■ WHAT IS REQUIRED: Leave out the pictures and output the data verbatim.

■ DATA SECTION:
______

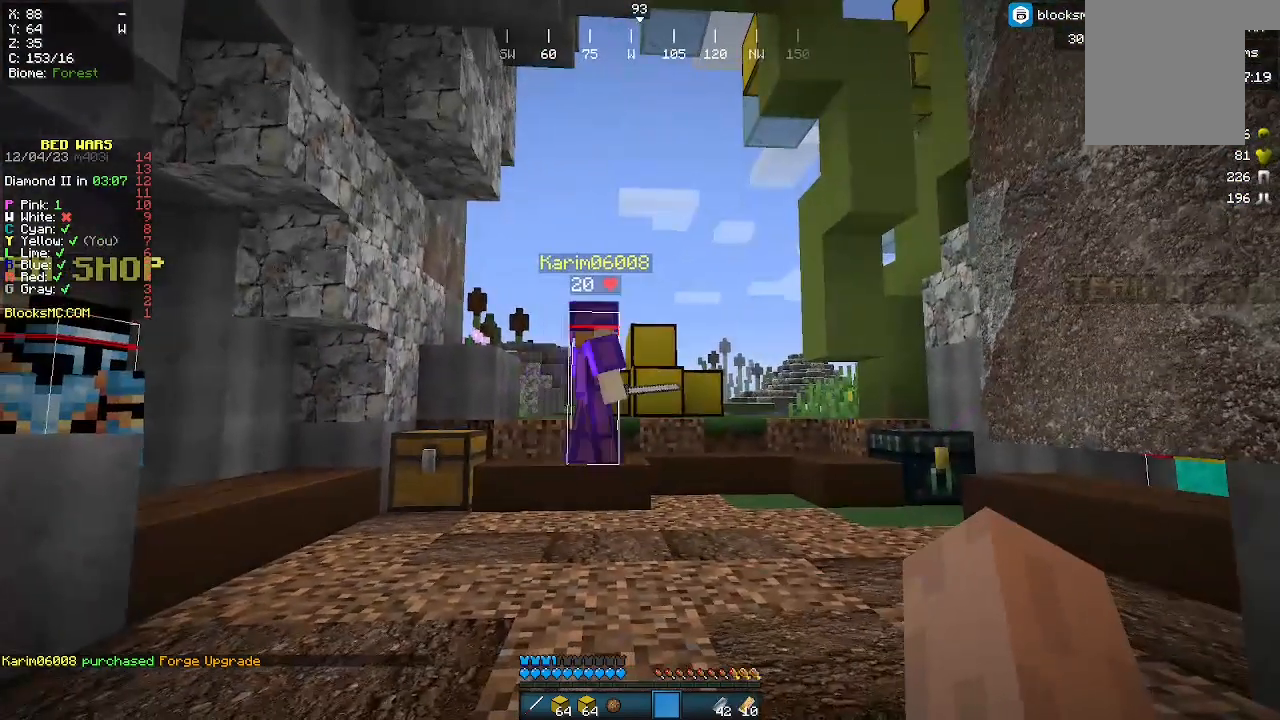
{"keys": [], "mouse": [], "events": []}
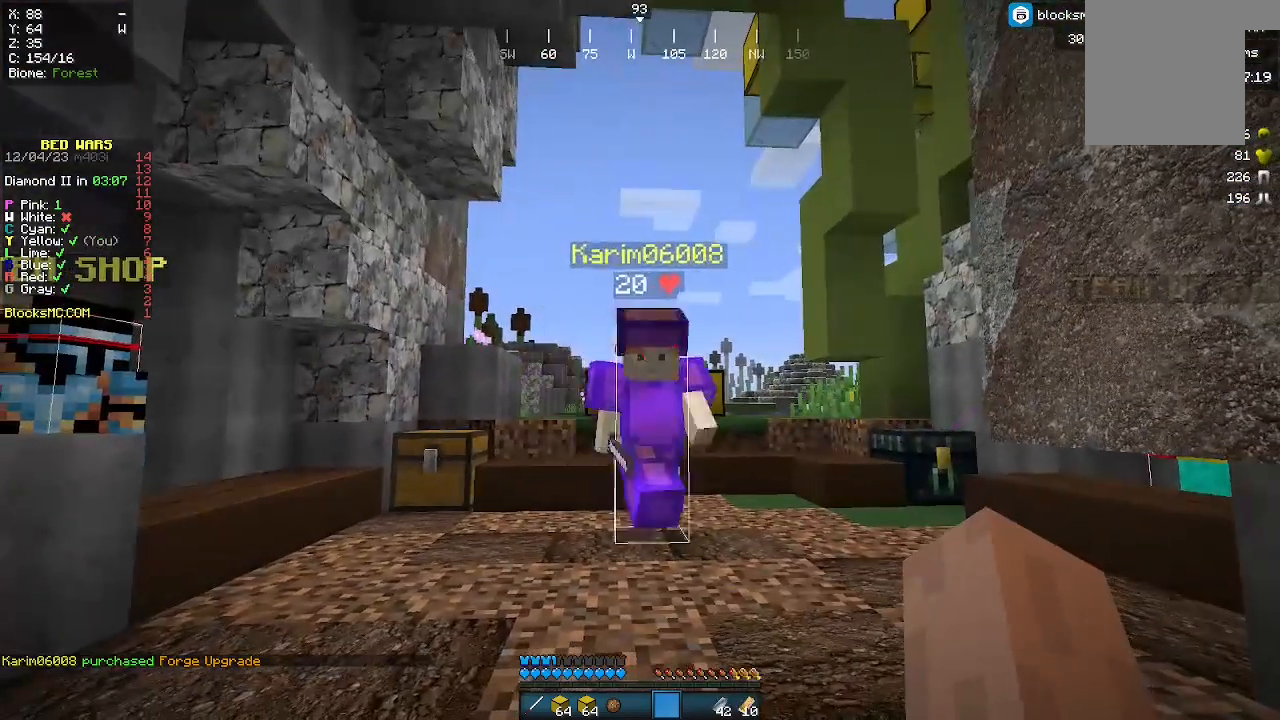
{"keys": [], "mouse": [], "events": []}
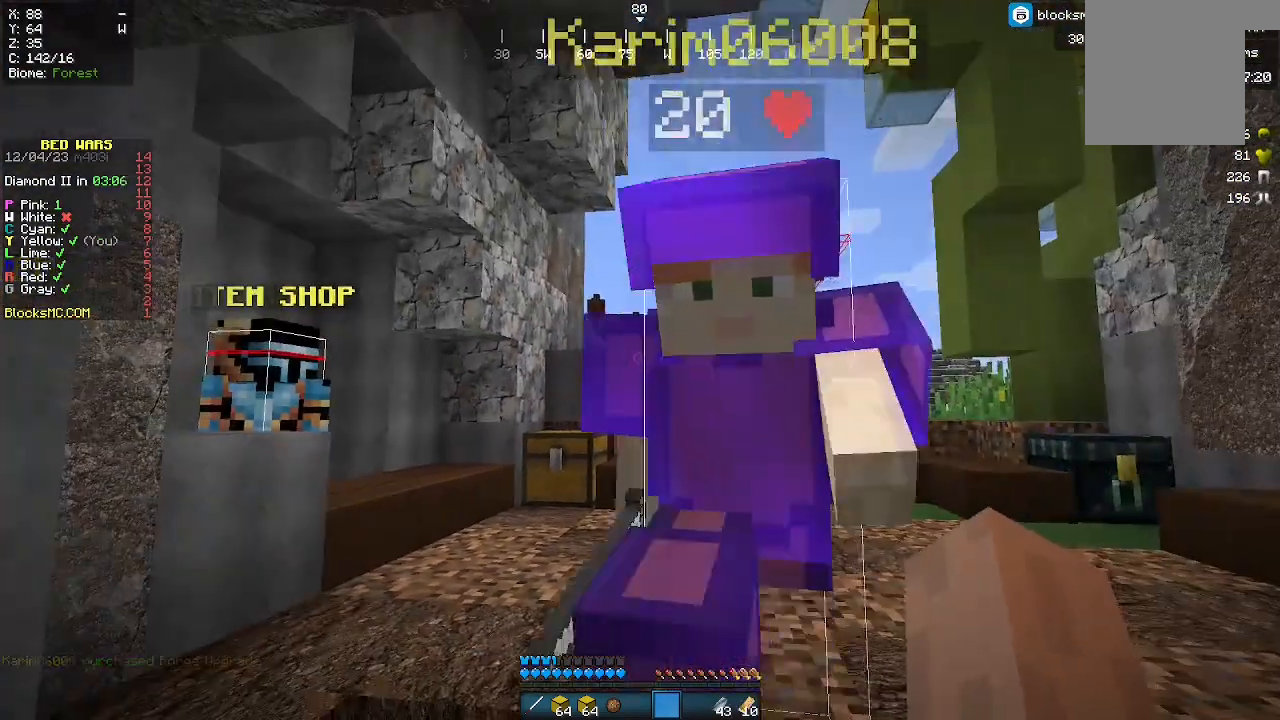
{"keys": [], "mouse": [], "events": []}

______

■ SOLUTION TO THIS EXERCISE:
{"keys": [], "mouse": [], "events": []}
{"keys": [], "mouse": [], "events": []}
{"keys": [], "mouse": [], "events": []}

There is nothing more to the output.